**Records shown:**
········

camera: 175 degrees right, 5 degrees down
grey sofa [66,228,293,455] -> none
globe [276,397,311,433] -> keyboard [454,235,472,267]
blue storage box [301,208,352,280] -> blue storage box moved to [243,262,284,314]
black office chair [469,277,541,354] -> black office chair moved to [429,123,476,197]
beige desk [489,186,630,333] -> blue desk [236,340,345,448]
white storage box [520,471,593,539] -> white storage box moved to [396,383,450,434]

········

Copy every line of the records above that contains "blue".

**Response:**
blue storage box [301,208,352,280] -> blue storage box moved to [243,262,284,314]
beige desk [489,186,630,333] -> blue desk [236,340,345,448]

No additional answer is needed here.